All this over a train station? How is it possible that this could happen in Germany, the shining beacon of sustainable transport? As an outsider and an activist, I find it confusing and troubling to witness this conflict. While I didn’t come to Stuttgart with the intention of focusing on this project, it raises so many difficult and uncomfortable questions that I feel I have to explore.
How do we evaluate the tradeoffs between localized impacts and global benefits? At what point do the costs of massive new infrastructure outweigh the benefits?
What does it mean when smart growth goes mainstream in California, as it has in Germany?
How can we create truly effective public participation in large-scale regional decision-making to avoid these kinds of conflicts?

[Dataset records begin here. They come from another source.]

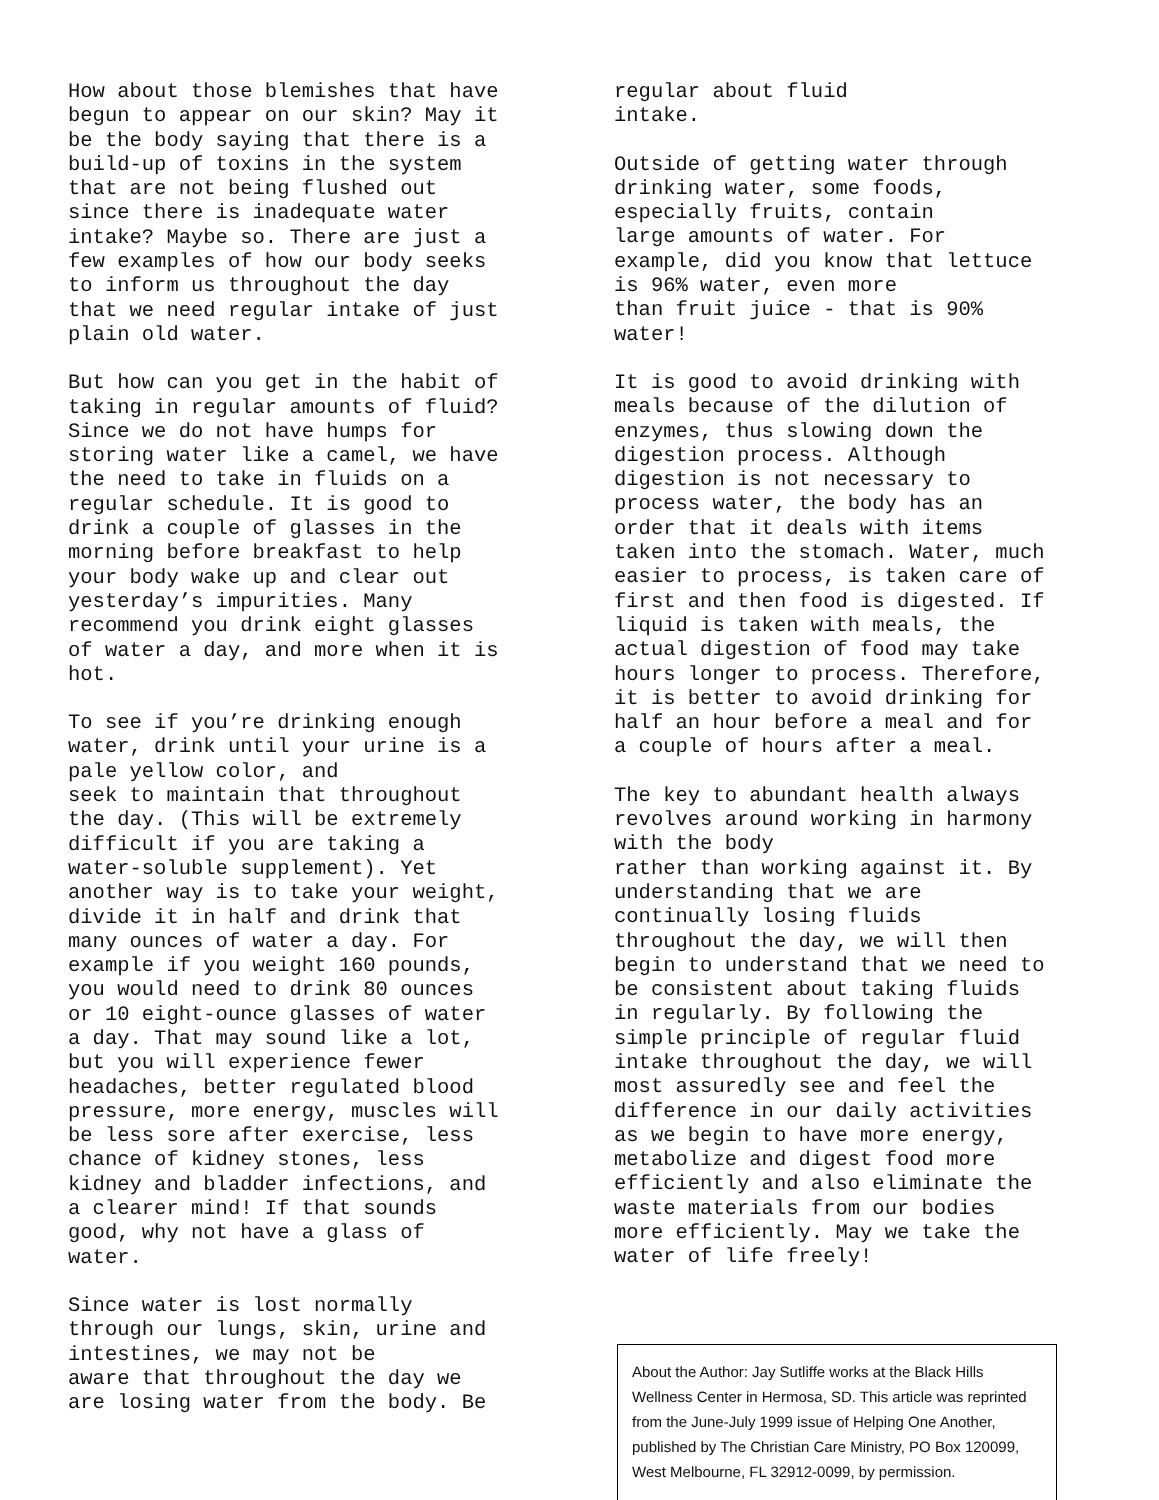How about those blemishes that have begun to appear on our skin? May it be the body saying that there is a build-up of toxins in the system that are not being flushed out since there is inadequate water intake? Maybe so. There are just a few examples of how our body seeks to inform us throughout the day that we need regular intake of just plain old water.
But how can you get in the habit of taking in regular amounts of fluid? Since we do not have humps for storing water like a camel, we have the need to take in fluids on a regular schedule. It is good to drink a couple of glasses in the morning before breakfast to help your body wake up and clear out yesterday’s impurities. Many recommend you drink eight glasses of water a day, and more when it is hot.
To see if you’re drinking enough water, drink until your urine is a pale yellow color, and seek to maintain that throughout the day. (This will be extremely difficult if you are taking a water-soluble supplement). Yet another way is to take your weight, divide it in half and drink that many ounces of water a day. For example if you weight 160 pounds, you would need to drink 80 ounces or 10 eight-ounce glasses of water a day. That may sound like a lot, but you will experience fewer headaches, better regulated blood pressure, more energy, muscles will be less sore after exercise, less chance of kidney stones, less kidney and bladder infections, and a clearer mind! If that sounds good, why not have a glass of water.
Since water is lost normally through our lungs, skin, urine and intestines, we may not be aware that throughout the day we are losing water from the body. Be
regular about fluid intake.
Outside of getting water through drinking water, some foods, especially fruits, contain large amounts of water. For example, did you know that lettuce is 96% water, even more than fruit juice - that is 90% water!
It is good to avoid drinking with meals because of the dilution of enzymes, thus slowing down the digestion process. Although digestion is not necessary to process water, the body has an order that it deals with items taken into the stomach. Water, much easier to process, is taken care of first and then food is digested. If liquid is taken with meals, the actual digestion of food may take hours longer to process. Therefore, it is better to avoid drinking for half an hour before a meal and for a couple of hours after a meal.
The key to abundant health always revolves around working in harmony with the body rather than working against it. By understanding that we are continually losing fluids throughout the day, we will then begin to understand that we need to be consistent about taking fluids in regularly. By following the simple principle of regular fluid intake throughout the day, we will most assuredly see and feel the difference in our daily activities as we begin to have more energy, metabolize and digest food more efficiently and also eliminate the waste materials from our bodies more efficiently. May we take the water of life freely!
About the Author: Jay Sutliffe works at the Black Hills Wellness Center in Hermosa, SD. This article was reprinted from the June-July 1999 issue of Helping One Another, published by The Christian Care Ministry, PO Box 120099, West Melbourne, FL 32912-0099, by permission.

Tomorrow, in Part II, I’ll share some details about the project, some encounters with the protestors, and my own feelings in reaction to this quagmire. In Part III, I’ll do my best to explore some of these difficult issues. There are of course no easy answers, but this is a unique opportunity to be a fly on the wall (fence?) of someone else’s backyard.
Hey Autumn,
How intense. So – what is the contention over the train station? Is it just the trees? Other local impacts? Look forward to next installment. These were some graphic photos.
Trish
Nice report, Autumn.
Nice report, Autumn. Why is Stuttgart 21 bein g protested? Cost? Fear of change?

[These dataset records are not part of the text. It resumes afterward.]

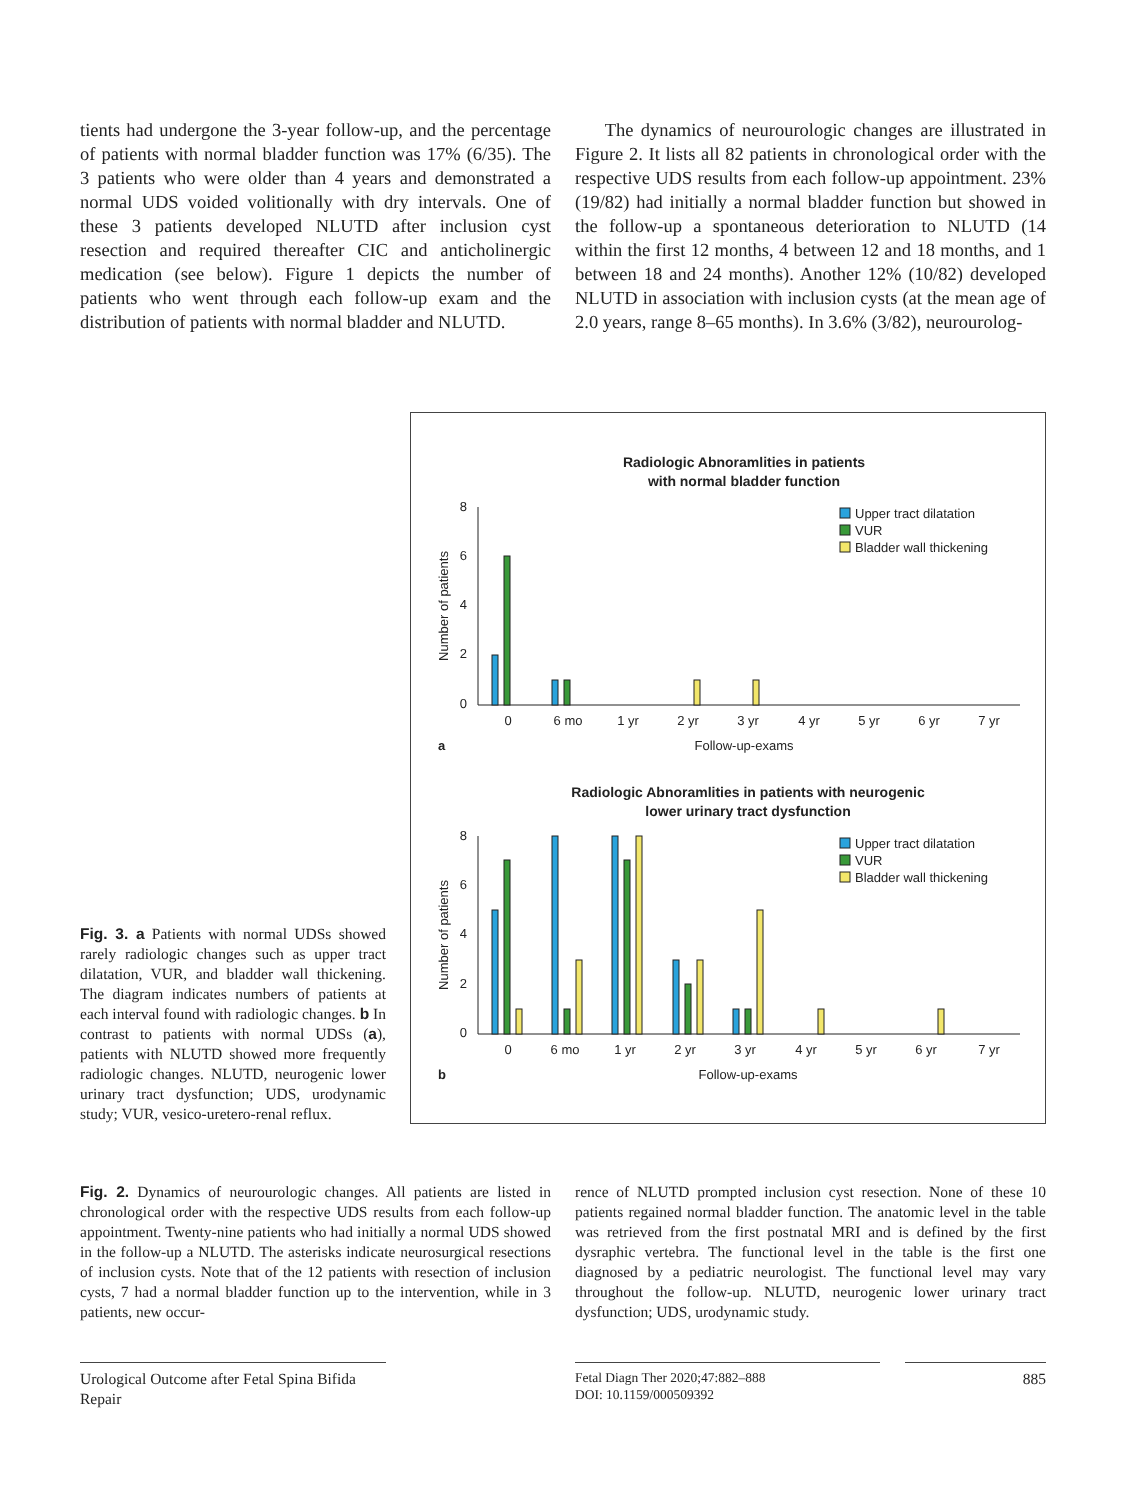tients had undergone the 3-year follow-up, and the percentage of patients with normal bladder function was 17% (6/35). The 3 patients who were older than 4 years and demonstrated a normal UDS voided volitionally with dry intervals. One of these 3 patients developed NLUTD after inclusion cyst resection and required thereafter CIC and anticholinergic medication (see below). Figure 1 depicts the number of patients who went through each follow-up exam and the distribution of patients with normal bladder and NLUTD.
The dynamics of neurourologic changes are illustrated in Figure 2. It lists all 82 patients in chronological order with the respective UDS results from each follow-up appointment. 23% (19/82) had initially a normal bladder function but showed in the follow-up a spontaneous deterioration to NLUTD (14 within the first 12 months, 4 between 12 and 18 months, and 1 between 18 and 24 months). Another 12% (10/82) developed NLUTD in association with inclusion cysts (at the mean age of 2.0 years, range 8–65 months). In 3.6% (3/82), neurourolog-
Fig. 3. a Patients with normal UDSs showed rarely radiologic changes such as upper tract dilatation, VUR, and bladder wall thickening. The diagram indicates numbers of patients at each interval found with radiologic changes. b In contrast to patients with normal UDSs (a), patients with NLUTD showed more frequently radiologic changes. NLUTD, neurogenic lower urinary tract dysfunction; UDS, urodynamic study; VUR, vesico-uretero-renal reflux.
Radiologic Abnoramlities in patients
with normal bladder function
8
6
4
2
0
Number of patients
0
6 mo
1 yr
2 yr
3 yr
4 yr
5 yr
6 yr
7 yr
a
Follow-up-exams
Upper tract dilatation
VUR
Bladder wall thickening
Radiologic Abnoramlities in patients with neurogenic
lower urinary tract dysfunction
8
6
4
2
0
Number of patients
0
6 mo
1 yr
2 yr
3 yr
4 yr
5 yr
6 yr
7 yr
b
Follow-up-exams
Upper tract dilatation
VUR
Bladder wall thickening
Fig. 2. Dynamics of neurourologic changes. All patients are listed in chronological order with the respective UDS results from each follow-up appointment. Twenty-nine patients who had initially a normal UDS showed in the follow-up a NLUTD. The asterisks indicate neurosurgical resections of inclusion cysts. Note that of the 12 patients with resection of inclusion cysts, 7 had a normal bladder function up to the intervention, while in 3 patients, new occur-
rence of NLUTD prompted inclusion cyst resection. None of these 10 patients regained normal bladder function. The anatomic level in the table was retrieved from the first postnatal MRI and is defined by the first dysraphic vertebra. The functional level in the table is the first one diagnosed by a pediatric neurologist. The functional level may vary throughout the follow-up. NLUTD, neurogenic lower urinary tract dysfunction; UDS, urodynamic study.
Urological Outcome after Fetal Spina Bifida Repair
Fetal Diagn Ther 2020;47:882–888
DOI: 10.1159/000509392
885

Looking forward to the next two installments.
Wow. How weird and sad. I’m on the edge of seat to read your post tomorrow. The stories you’re covering are just fascinating. I’m guessing in Stuttgart the protesters feel they’ve been marginalized and their NIMBY concerns not addressed? But w/ regional gov’t and the Greens being more mainstream there, I’m also guessing the concerns were addressed at some point? So what gives?!